Pas étonnant que le fantôme de mon grand-père se soit avéré insaisissable dans un tel endroit. J’espérais entrevoir son visage sur la place du marché de Sel, devant le palais de l’ancienne Bourse — l’un des rares édifices originaux restants — où, il y a un siècle, son père traitait des matières premières agricoles. Aujourd’hui, elle se dresse derrière un marché aux fleurs en plein air ouvert 24 heures sur 24.

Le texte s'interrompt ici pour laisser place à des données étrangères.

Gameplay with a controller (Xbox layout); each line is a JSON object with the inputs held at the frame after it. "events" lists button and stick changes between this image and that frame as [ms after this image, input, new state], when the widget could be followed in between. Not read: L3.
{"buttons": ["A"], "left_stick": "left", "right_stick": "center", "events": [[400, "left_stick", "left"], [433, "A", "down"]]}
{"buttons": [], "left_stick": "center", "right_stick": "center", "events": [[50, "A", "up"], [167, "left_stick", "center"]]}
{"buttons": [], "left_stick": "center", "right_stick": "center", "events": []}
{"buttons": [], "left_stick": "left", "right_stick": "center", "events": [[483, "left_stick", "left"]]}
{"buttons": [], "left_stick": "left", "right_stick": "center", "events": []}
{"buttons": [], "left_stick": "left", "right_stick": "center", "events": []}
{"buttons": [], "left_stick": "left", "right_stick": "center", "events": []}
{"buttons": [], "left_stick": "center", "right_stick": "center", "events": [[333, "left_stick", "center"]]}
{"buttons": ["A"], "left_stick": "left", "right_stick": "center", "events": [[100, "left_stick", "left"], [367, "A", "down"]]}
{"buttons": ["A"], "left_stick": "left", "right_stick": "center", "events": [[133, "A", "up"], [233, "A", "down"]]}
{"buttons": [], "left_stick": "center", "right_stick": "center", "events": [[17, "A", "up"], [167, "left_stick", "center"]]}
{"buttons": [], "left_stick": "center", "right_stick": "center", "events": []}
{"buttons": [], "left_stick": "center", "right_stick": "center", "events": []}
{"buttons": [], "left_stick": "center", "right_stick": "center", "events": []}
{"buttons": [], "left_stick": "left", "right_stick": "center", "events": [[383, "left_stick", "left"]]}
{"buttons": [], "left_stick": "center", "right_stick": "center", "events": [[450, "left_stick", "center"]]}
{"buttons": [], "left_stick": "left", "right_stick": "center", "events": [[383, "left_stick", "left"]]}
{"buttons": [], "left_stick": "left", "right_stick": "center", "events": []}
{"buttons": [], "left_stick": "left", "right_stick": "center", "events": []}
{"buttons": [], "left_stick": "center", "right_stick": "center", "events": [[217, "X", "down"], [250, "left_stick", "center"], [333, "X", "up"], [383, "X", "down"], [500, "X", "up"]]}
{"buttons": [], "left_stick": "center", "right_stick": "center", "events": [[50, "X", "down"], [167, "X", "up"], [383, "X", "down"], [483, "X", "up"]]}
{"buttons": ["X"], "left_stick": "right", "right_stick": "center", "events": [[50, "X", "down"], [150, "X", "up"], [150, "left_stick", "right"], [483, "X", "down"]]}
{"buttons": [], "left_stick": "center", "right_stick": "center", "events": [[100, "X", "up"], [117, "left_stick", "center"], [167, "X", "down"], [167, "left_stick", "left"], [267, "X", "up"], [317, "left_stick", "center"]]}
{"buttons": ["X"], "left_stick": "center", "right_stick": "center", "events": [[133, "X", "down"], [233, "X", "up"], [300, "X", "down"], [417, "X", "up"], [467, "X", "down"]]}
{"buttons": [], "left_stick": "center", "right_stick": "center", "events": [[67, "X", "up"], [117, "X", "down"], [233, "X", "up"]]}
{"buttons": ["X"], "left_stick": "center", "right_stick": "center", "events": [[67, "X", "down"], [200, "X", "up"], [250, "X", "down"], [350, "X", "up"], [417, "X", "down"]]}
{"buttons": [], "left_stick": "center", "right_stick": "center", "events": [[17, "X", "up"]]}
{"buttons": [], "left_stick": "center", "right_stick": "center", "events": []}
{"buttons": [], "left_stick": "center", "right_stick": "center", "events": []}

Deux photos de Wroclaw, l'une montrant une boisson chaude avec des garnitures et l'autre montrant une cathédrale
De gauche à droite : Une boisson chaude au Mleczarnia ; La cathédrale de Wrocław.

Sasha Maslov


Ma première nuit en ville, je me suis assis sur un banc devant la microbrasserie Spiż en savourant une IPA. (Wrocław ne manque pas de microbrasseries, de kombuchas, de cafés infusés à froid, et d’options de menu vegan/gluten-free/low-carb.) Je m’émerveillais devant la superposition d’un passé et d’un présent d’une harmonieuse beauté qui m’entourait. Autrefois un important poste de commerce où se croisaient les routes de la soie et de l’ambre, la ville maintenant entièrement polonaise a, au cours des siècles, été gouvernée par des Bohémiens, des Habsbourgs, des Prussiens, des nazis et des communistes. C’est ce mélange de cultures et d’influences qui fait que Wrocław, la quatrième plus grande ville du pays et l’une des plus en croissance de l’Union européenne, semble si magique aujourd’hui. Traversez l’Oder ici — Wrocław, la soi-disant « Venise polonaise », possède plus d’une centaine de ponts — et vous êtes à Prague ; passez par cette porte et vous êtes à Vienne. Sur cette rue, le bureau de poste en briques rouges évoque l’Allemagne de Weimar. Regardez vers le nord-est et il y a “Manhattan”, un complexe brutaliste de gratte-ciels commerciaux et résidentiels typique de l’architecture de l’époque du Rideau de Fer.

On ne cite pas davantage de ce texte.